Taoiseach warns that State still faces long battle against unemployment

Numbers signing on down 28,000 on last year to leave jobless rate at 12.4%

The rate of unemployment fell to 12.4 per cent in December from 14 per cent a year earlier and 12.5 per cent in November.

The rate of unemployment fell to 12.4 per cent in December from 14 per cent a year earlier and 12.5 per cent in November.

 


The State has a long way to go in its battle against unemployment, despite a 28,000 fall in the numbers signing on last year, Taoiseach Enda Kenny warned yesterday.

Figures published by the Central Statistics Office show the numbers on the Live Register fell by 3,300 on a seasonally adjusted basis in December to 402,800 from 406,100 in November, a month-on-month reduction of 0.1 per cent.

According to the unadjusted numbers, there were 395,411 people on the register last month, a fall of 28,322 on December 2012, when 423,733 people signed on.

The rate of unemployment fell to 12.4 per cent in December from 14 per cent a year earlier and 12.5 per cent in November. Alan McQuaid, economist with Merrion Stockbrokers, pointed out it fell by 0.1 percentage points each month through 2013.


Cautious welcome
Speaking in Abu Dhabi, where he is leading an Enterprise Ireland trade mission, Mr Kenny cautiously welcomed the news. “The unemployment rate is down to 12.4 per cent and that’s significant but it’s still too high,” he said.

“This year we want to see a real push,” he stressed. “The more jobs we have, the better for the economy and the better for our people. It’s heading in the right direction and I’m happy to note that but we still have a long way to go.”

Mr McQuaid echoed the Taoiseach’s remarks, saying that while there has been a steady decline from its peak of 15.1 per cent in February 2012, the jobless rate still remains a lot higher than would be desirable.

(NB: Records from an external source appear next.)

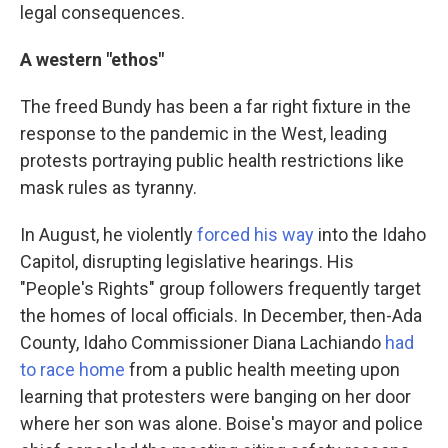
legal consequences.
A western "ethos"
The freed Bundy has been a far right fixture in the
response to the pandemic in the West, leading
protests portraying public health restrictions like
mask rules as tyranny.
In August, he violently
forced his way
into the Idaho
Capitol, disrupting legislative hearings. His
"People's Rights" group followers frequently target
the homes of local officials. In December, then-Ada
County, Idaho Commissioner Diana Lachiando
had
to race home
from a public health meeting upon
learning that protesters were banging on her door
where her son was alone. Boise's mayor and police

Davy analysts David McNamara and Conall MacCoille pointed out that 45 per cent, or 176,621, of those on the register were long-term unemployed – out of work for one year or more – and argued this indicated there is still considerable slack in the labour market. The number of long-term claimants was down 7,523 between December 2012 and last month.

Marie Sherlock, economist with the Republic’s biggest trade union, Siptu, said it was not clear if those coming off the Live Register were going into employment, training or emigrating. She added the union was concerned that the figures for 2012 and 2013 indicate men have been signing off in much larger numbers than women.

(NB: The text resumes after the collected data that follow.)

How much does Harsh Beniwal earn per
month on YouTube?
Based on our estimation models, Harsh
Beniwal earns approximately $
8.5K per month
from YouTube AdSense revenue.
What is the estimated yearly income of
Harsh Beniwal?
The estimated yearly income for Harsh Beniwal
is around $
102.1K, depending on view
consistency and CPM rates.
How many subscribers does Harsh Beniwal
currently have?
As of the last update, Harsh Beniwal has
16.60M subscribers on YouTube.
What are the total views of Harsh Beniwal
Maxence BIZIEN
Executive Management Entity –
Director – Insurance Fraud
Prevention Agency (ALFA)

The December numbers show 2,400 men left the register during the month, while just 900 women did so. Over the previous 12 months, the number of men claiming unemployment fell by 24,165, or 9 per cent, to 245,721, while the number of women signing on dropped by 4,157 or 2.7 per cent to 149,690.

At the same time, the number of women claiming long-term benefits increased by 2.2 per cent last year to 56,162. Mr McQuaid said the slow recovery in retailing, which traditionally employs large numbers of women, was partly responsible for the problem. He suggested a pick-up in consumer spending could see larger numbers of women returning to work.


Role of emigration
Almost 7,800 under-25s signed off the register between December 2012 and last month, with the total figure falling to 59,148 from 66,944. A number of analysts claimed that emigration played a role.

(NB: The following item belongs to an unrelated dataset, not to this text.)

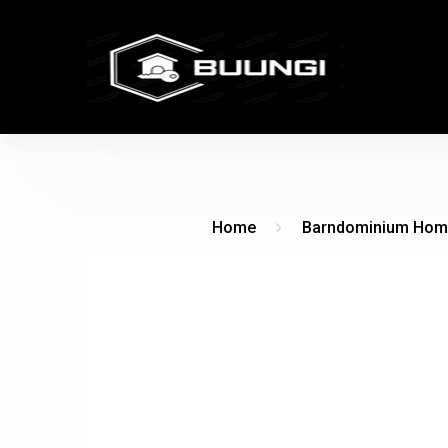
Home
Barndominium Hom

Mr McQuaid predicted that unemployment would continue to fall this year, particularly if industries such as construction and retail begin to recover and the overall rate of job creation continues.

The Quarterly National Household Survey, published last month, showed there were 58,000 more people at work in the Republic in the third quarter of 2013 than the same period in 2012.

A note from investment advisers Glas Securities said it was unclear if gains on this scale could be maintained this year and pointed out the Government’s own forecast for average unemployment in 2014 was 12.4 per cent – “the same rate as recorded in December”.